Причина, почему неведение и знание — одно и то же, в том, что все объекты — это объективизации. Просветление и неведение тоже одинаковы, потому что оба — объективные концепции.
Тот, кто потерял свое объективное «я», лишился и своего субъективного «я», и нашел свою необъективность, которая есть отсутствие как субъекта, так и объекта.
Объекты не «пусты» и не «не пусты», не потому что они не являются тем или этим, а потому что сами по себе они вообще не какая бы то ни было «вещь», но только собственный источник.
Таким образом, причина для понимания пустоты объектов — это устранение их субъекта, невозможное до тех пор, пока объекты воспринимаются как реальные, и поскольку одно неотделимо от другого, у них нет независимого существования. Так что феноменально они являются одной концепцией, имеющей двойной аспект, а ее источник — ноумен.

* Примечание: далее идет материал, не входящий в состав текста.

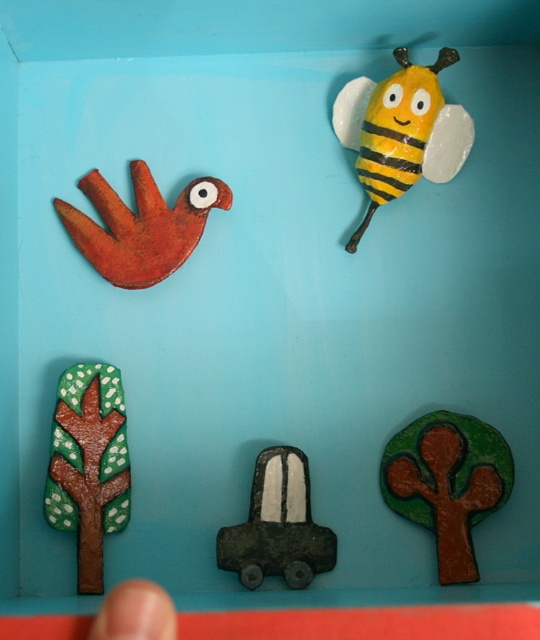
You are an artist planning to paint a new design on the brown matte tree at lower left and the matte orange bird at upper left. Which object requires a smaller amount of paint due to its size?

The brown matte tree at lower left requires a smaller amount of paint because its width is less than the matte orange bird at upper left.

You are standing in front of the image and see two points marked at coordinates point (470, 456) and point (71, 240). Which point is closer to you?

Point (470, 456) is in front of point (71, 240), so it is closer to you.

You are an artist looking to paint a new scene. You want to place a new element behind the brown matte tree at lower left so it partially hides the matte orange bird at upper left. Is this possible given their current positions?

The brown matte tree at lower left is in front of the matte orange bird at upper left, so placing a new element behind the brown matte tree at lower left would not hide the matte orange bird at upper left since the tree is already in front of it.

Поскольку субъект не может быть устранен напрямую посредством себя самого, осознание его объектов как видимостей приводит лишь к не-видимости его самого как предполагаемого объекта, функционирующего как их субъект.

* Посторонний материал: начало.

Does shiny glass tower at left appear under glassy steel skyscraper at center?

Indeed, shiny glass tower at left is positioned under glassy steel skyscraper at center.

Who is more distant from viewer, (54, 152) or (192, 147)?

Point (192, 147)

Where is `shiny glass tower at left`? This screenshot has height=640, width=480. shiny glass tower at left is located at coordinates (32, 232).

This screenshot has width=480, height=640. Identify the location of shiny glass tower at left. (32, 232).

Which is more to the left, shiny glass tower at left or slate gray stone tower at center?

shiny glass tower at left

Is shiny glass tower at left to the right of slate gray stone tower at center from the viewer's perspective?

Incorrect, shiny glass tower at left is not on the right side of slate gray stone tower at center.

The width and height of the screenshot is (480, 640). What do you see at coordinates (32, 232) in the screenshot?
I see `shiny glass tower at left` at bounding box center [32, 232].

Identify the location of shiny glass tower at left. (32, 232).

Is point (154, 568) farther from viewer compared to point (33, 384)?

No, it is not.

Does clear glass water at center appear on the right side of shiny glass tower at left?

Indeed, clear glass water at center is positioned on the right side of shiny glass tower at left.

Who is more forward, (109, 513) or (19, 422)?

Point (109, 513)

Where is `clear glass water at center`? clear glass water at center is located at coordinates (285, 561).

Качество «пустоты» или «не-пустоты» объекта не оказывает непосредственного воздействия на эффективность процедуры, подразумеваемой использованием этих терминов, поскольку они указывают лишь на несуществование объекта как такового: объект не может быть ни «пустым», ни «не-пустым», ни каким бы то ни было еще, потому что там вообще нет ничего, чтобы быть чем-то или иметь какие-то качества. Утверждать, что объект пуст, — значит подменять доказательство спорными допущениями, поскольку в этом случае есть объект, который может обладать или не обладать этим качеством.
Такое понимание — шаг к дальнейшему пониманию, что видимый объект находится в своем источнике, а не в его проявленной видимости.
Индийская аналогия с глиной и глиняным кувшином, созданным гончаром, как и китайская аналогия с золотом и золотым изображением льва, отлитым золотых дел мастером, также несовершенны и даже ошибочны, потому что в них тоже содержится старая тщетная попытка представить в объективных образах и концепциях ЭТО, чья полная характеристика — это не-характеристика, чье единственное бытие — не-бытие, чье исключительное объективное существование лежит в абсолютном отсутствии как объективности, так и не-объективности.